Thank you for the clarification.

The experience of serotonin poisoning is not pleasant. I've seen other articles on it & was worried abt the possible side effects.

I will try to get off the SSRI's nut am uncertain how long it'll take.

Thank you!
 
Lakewolf said:
Thank you for the clarification.

The experience of serotonin poisoning is not pleasant. I've seen other articles on it & was worried abt the possible side effects.

I will try to get off the SSRI's nut am uncertain how long it'll take.

Thank you!

Well, even though I did explain my personal experience, I'm uncomfortable with giving advice on such details, since each person is different and I am not a doctor. It depends on your condition and the medication and dosage - any of those factors can change everything. The only universal rule of which I am aware is that it should be done very slowly and in increments of decreased dosage (assuming one's condition is amenable). There is information available elsewhere on the web, though, which might be of assistance.
 
The reason I posted it in the first place is that some people who take SSRIs don't bother to take themselves off slowly and/or take large amounts of a substance at a time.

I do, however, feel the need to apologise for the thread subject line.
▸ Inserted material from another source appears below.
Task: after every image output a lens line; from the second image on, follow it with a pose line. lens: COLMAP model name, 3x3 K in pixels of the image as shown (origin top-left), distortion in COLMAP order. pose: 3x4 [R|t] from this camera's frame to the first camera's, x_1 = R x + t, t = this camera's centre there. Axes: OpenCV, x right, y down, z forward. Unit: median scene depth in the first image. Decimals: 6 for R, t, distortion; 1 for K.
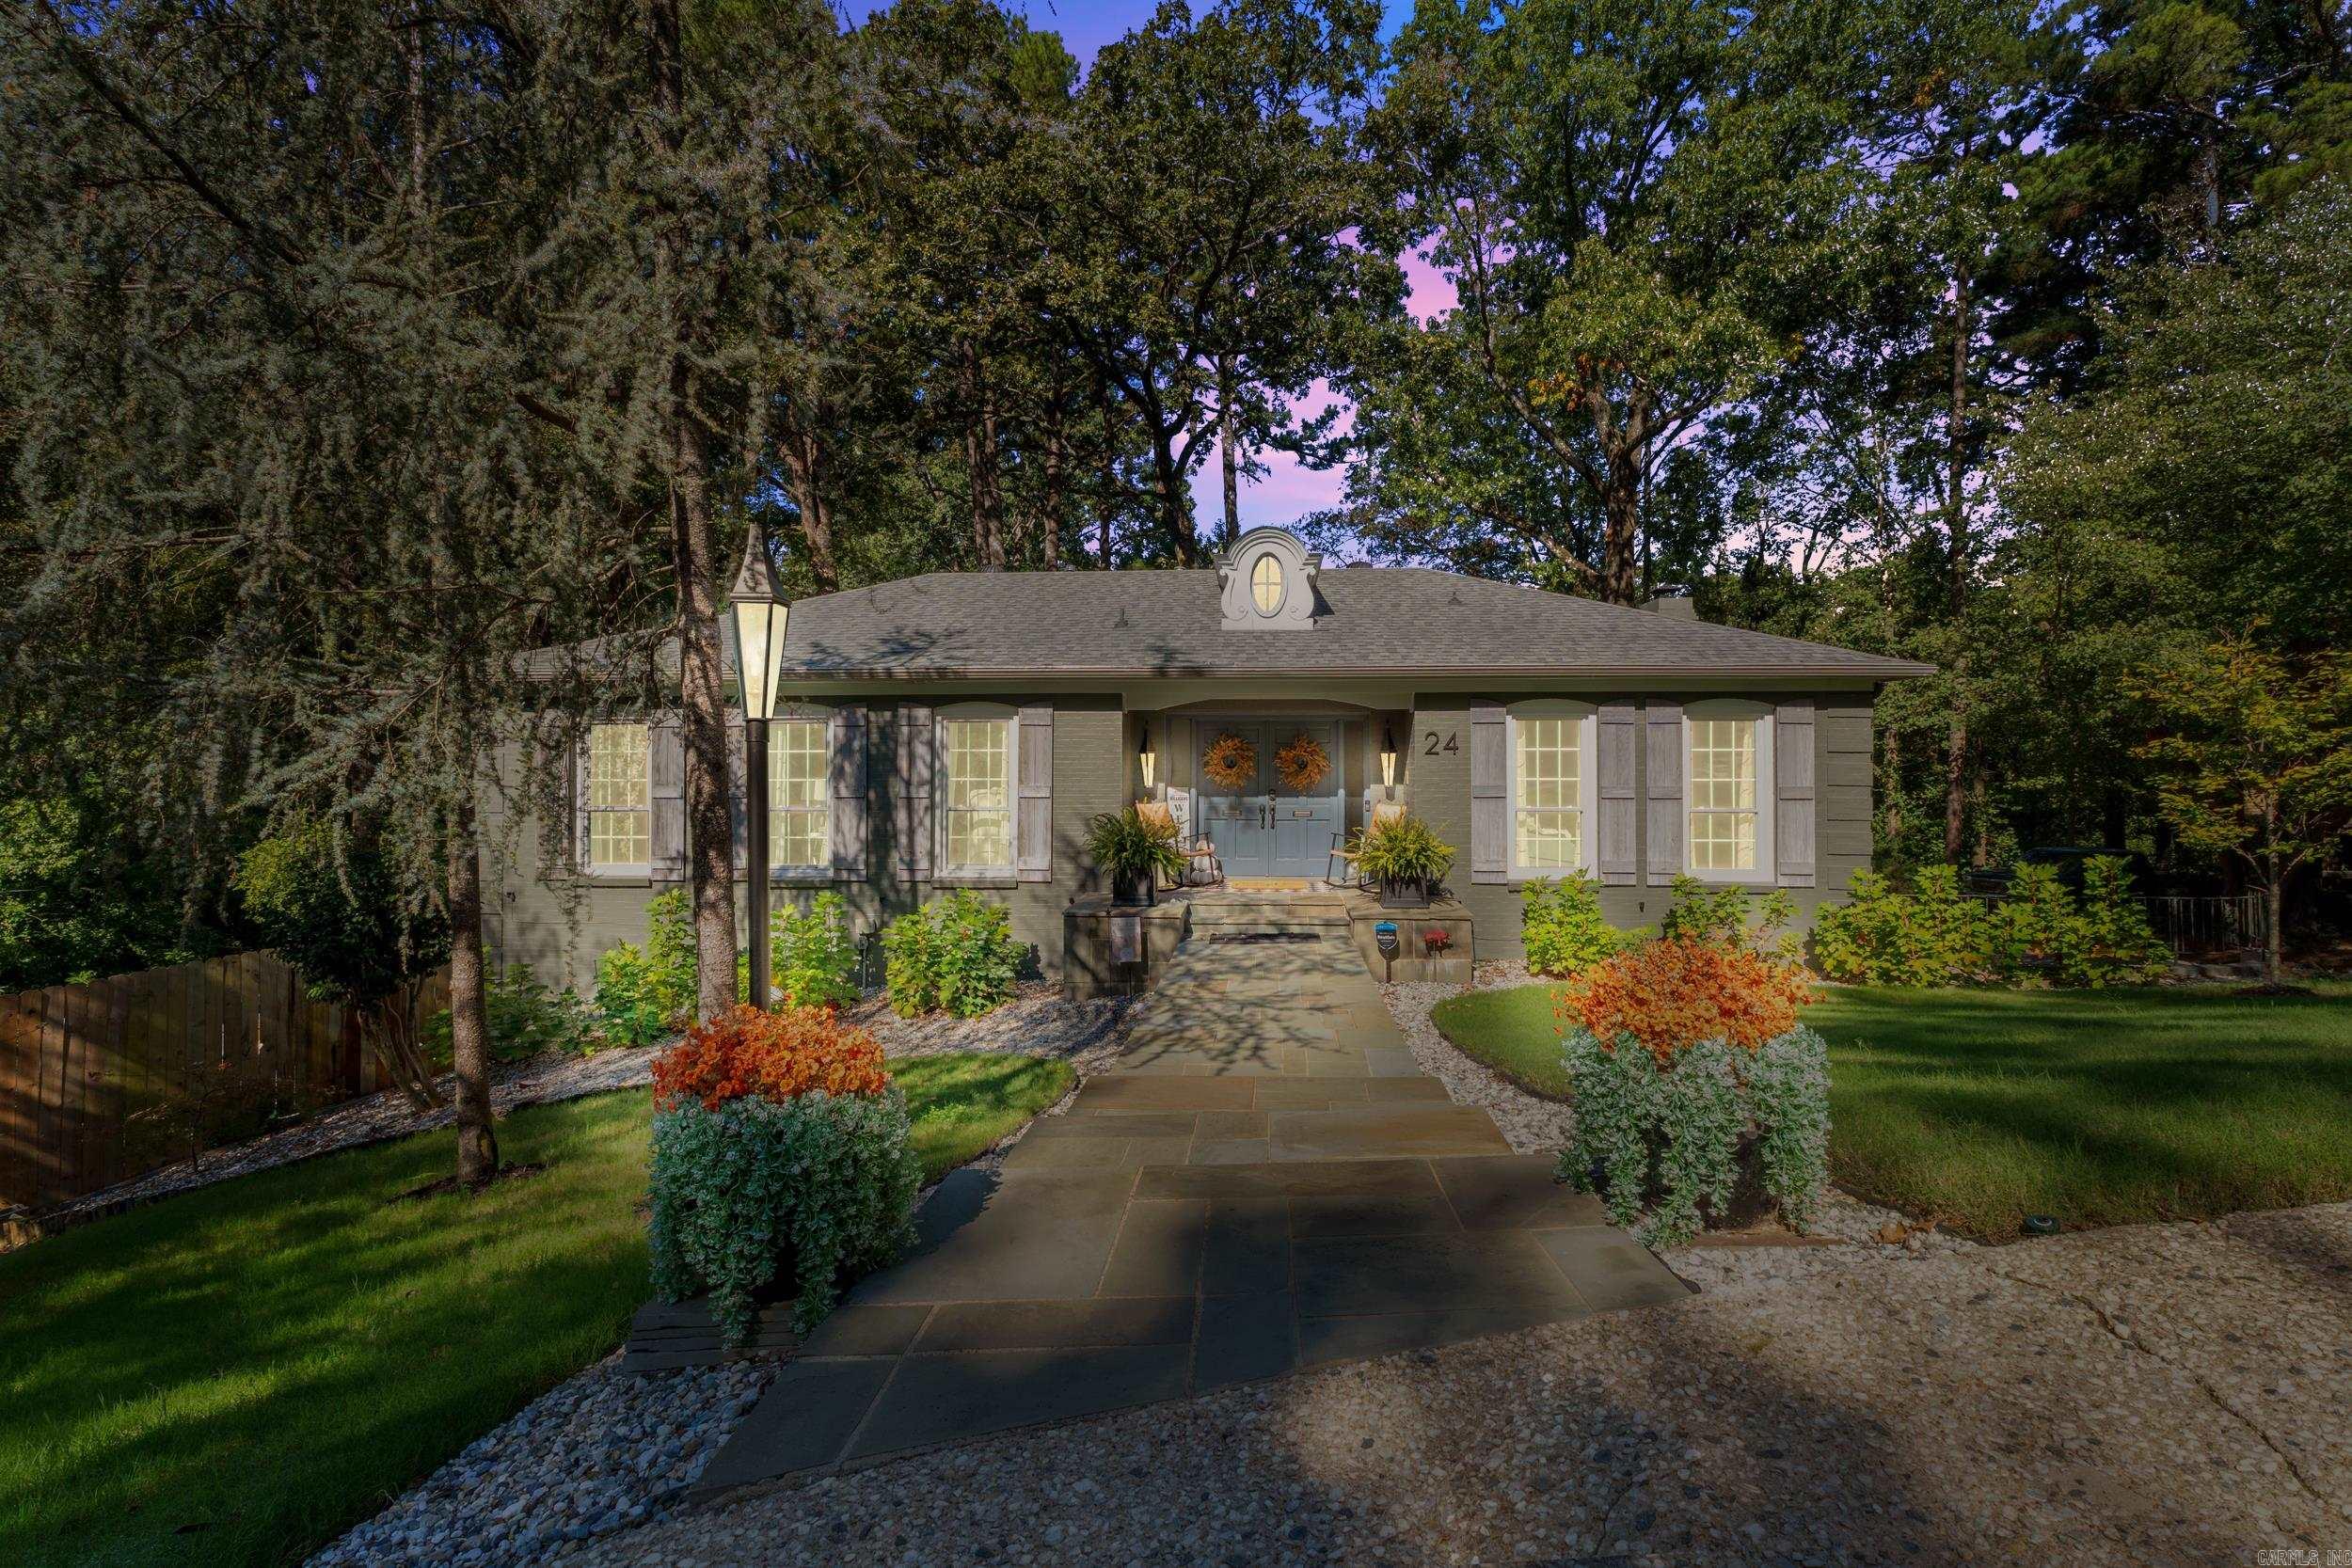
lens RADIAL K [[1001.6, 0, 1177.5], [0, 1001.6, 793.4], [0, 0, 1]] dist [0.001934, 0.000272]
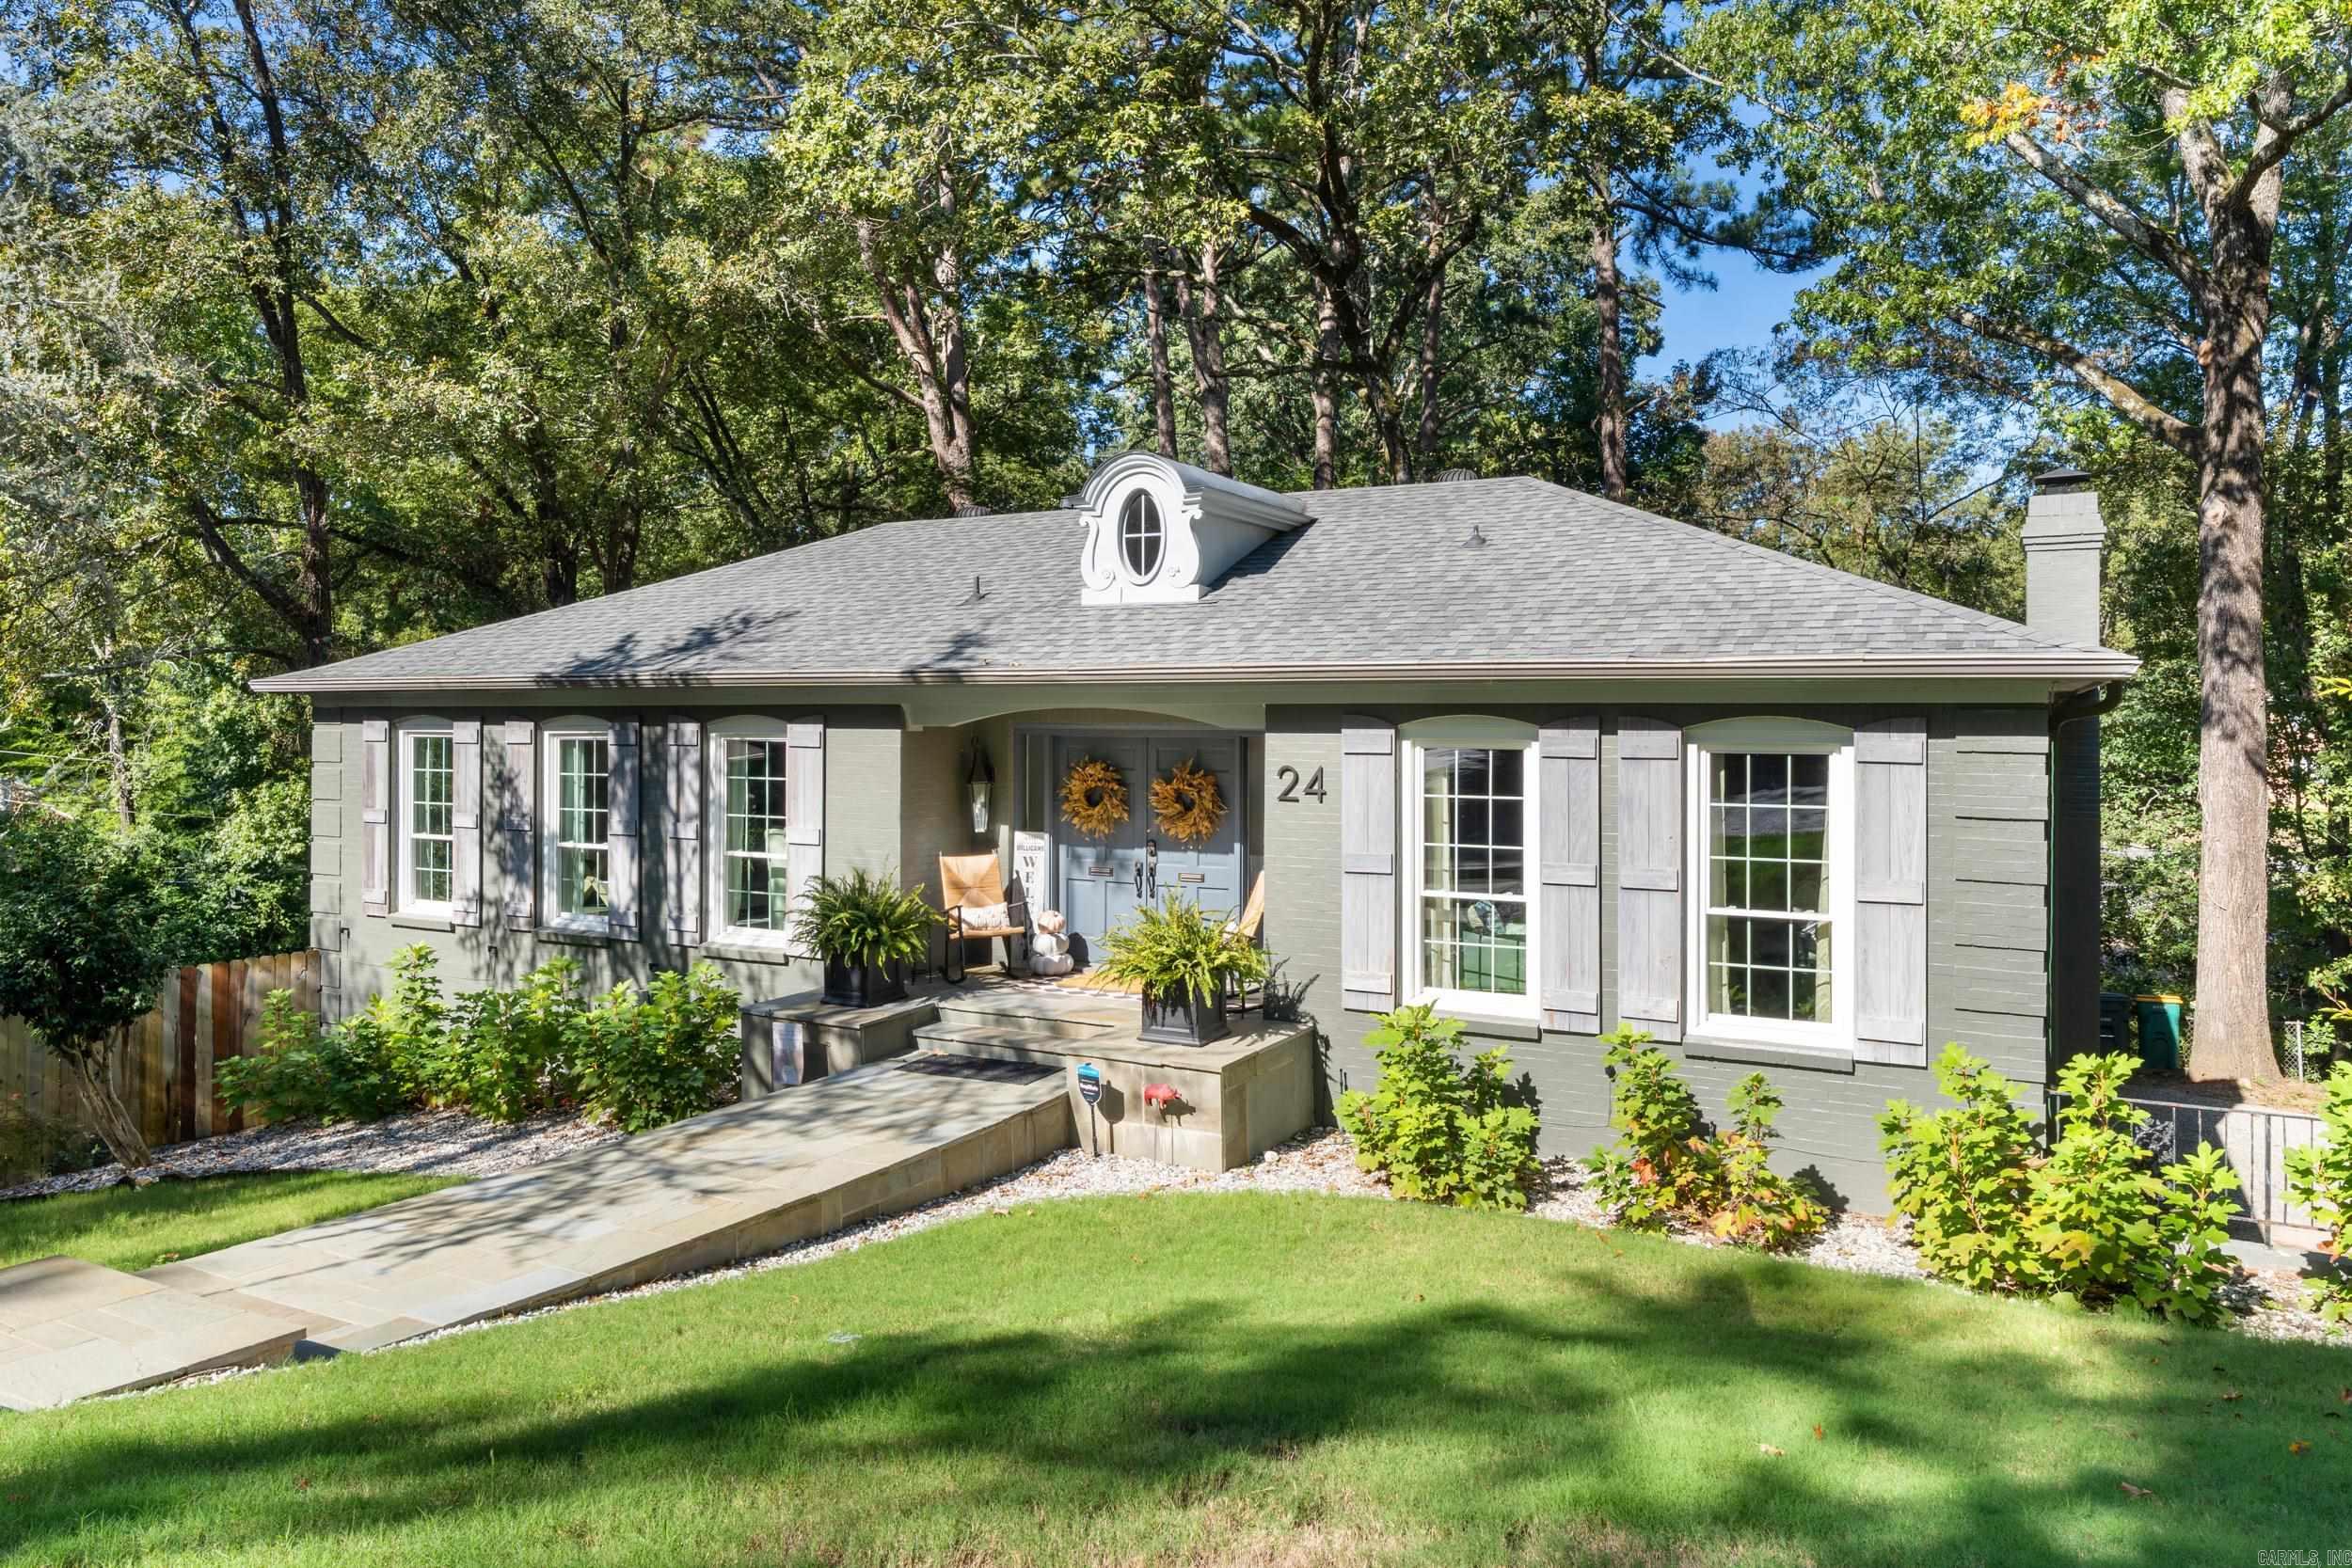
lens RADIAL K [[1461.4, 0, 1175.8], [0, 1461.4, 770.0], [0, 0, 1]] dist [0.012410, 0.002729]
pose [[0.915123, 0.016673, -0.402830, 0.540073], [-0.017025, 0.999851, 0.002706, -0.057239], [0.402816, 0.004382, 0.915271, 0.115678]]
I didn't really know how to phrase it.

I know that the people here are not going to recommend something harmful. I also know that a great many people don't bother to research for themselves. As always, knowledge protects. The proplem is that many, many people don't know how to research.
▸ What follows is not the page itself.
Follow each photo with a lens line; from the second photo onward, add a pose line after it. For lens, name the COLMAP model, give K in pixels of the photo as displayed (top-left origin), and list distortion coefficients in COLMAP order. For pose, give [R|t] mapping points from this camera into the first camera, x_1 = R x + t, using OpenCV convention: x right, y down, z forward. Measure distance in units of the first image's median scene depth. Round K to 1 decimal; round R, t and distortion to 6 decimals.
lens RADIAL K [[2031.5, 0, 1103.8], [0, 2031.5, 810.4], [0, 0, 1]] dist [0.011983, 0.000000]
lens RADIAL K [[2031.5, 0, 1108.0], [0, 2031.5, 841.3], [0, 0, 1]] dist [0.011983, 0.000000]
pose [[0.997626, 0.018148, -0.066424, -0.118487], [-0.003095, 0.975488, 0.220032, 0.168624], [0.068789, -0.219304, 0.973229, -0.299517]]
Laura and Ark, I never took the time to thank you for the courageous action of starting this forum. Please accept my apology and my belated thanks.
 
When I first heard about this I tried this early last year/this year--because I have all the symptoms of low seritonin--with inconclusive results. That doesn't mean it doesn't work for me. When there are many variables involved, it can be hard to note the effects. I started with a dose of about 300mg and did not take it every day. I understand that taking it involves building it up and supplementing it with magnesium and b-vitamins--I didn't do that. It was expensive though for only 30 tablets at 50 mg.
But I'm starting a new test and doing it right, with keen eyes to see the effect.
As a background, even though I am anti-drug, ten years ago I took a seritonin-uptake-inhibitor called Zoloft at the minimum dosage of 25-50 mg for a period of 4-6 months.
I nearly died--any more and I would have. I couldn't walk 500 ft. without being extremely exhausted. The doctor said it was a rare side effect and that I should take it at night. When I did this I had OBE's and very vivid and dreams and nightmares and was also bouncing off the walls with energy in morning to the effect that people might think I was using drugs--no would think. I also think that sri's can enhance, or bring to front and center, the incorrect thinking in a person taking them which can result in, to varying degrees, cold hearted psychosis. I decided not to take it at night for these reasons--and eventually never again.
By the same token I met someone who took 250mg of zoloft and said it didn't work--that it didn't have any effect. With what I went through I couldn't imagine that.
I trust that 5-htp is/or can be effective for many based on the articles on Sott and Dot Connector magazine so I will take it as directed and go from there.
 
Hi Nathancat7,

I have merged your post with this thread since it is about 5 HTP and Zoloft.